Each time things began exactly as they did with Eistetter. Pickton would head downtown, drive around the Low Track, and choose a victim. Often a Native Canadian, often a prostitute, and always somebody that he knew wouldn't raise any serious police investigation.

He would solicit them with money and drugs, then drive them back to his farm. When there, he would rape them, murder them, and then commit one of the most heinous acts that any person could ever commit, stuffing their bodies through a wood-chipper and feeding their remains to his pigs, and sometimes even grinding them up and mixing them in with the ground pork that his farm provided to the public.
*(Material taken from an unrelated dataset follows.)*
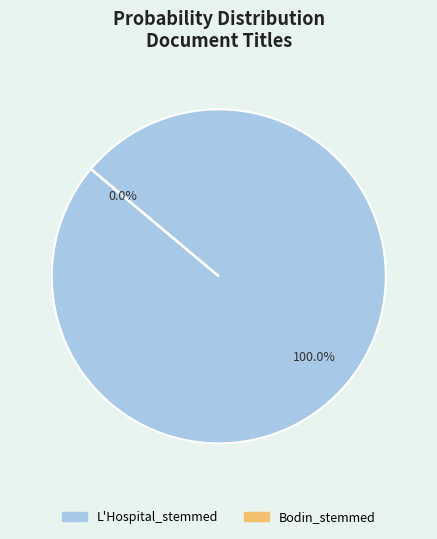

To the nearest percent, what is the difference between the largest and smallest slice percentages?

100%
Perhaps the most disgusting part of this whole ordeal was realized during Pickton's trial, years later. It was discovered that the family of Marnie Lee Fray, one of the victims, had purchased meat from Pickton's farm shortly after her death. While unproven, it is possible that they unknowingly consumed parts of their loved one.

Robert Pickton left trails of evidence, and it's likely that several other people knew what he was doing. By only killing those people whom he knew the authorities would neglect, he ensured that no serious effort would be made to investigate their disappearances.

In years before Pickton was caught, the Vancouver police knew that at least sixty women went missing from that area. Since Pickton disposed of this victim's bodies, it took a long time for the police to grow suspicious of him.

Pickton was caught when the police came to investigate his house after a tip about unregistered guns on his property. This was serious enough for the police to obtain a warrant and conduct a search. They didn't only find the guns, but also a lot of evidence suggesting that Pickton committed several murders.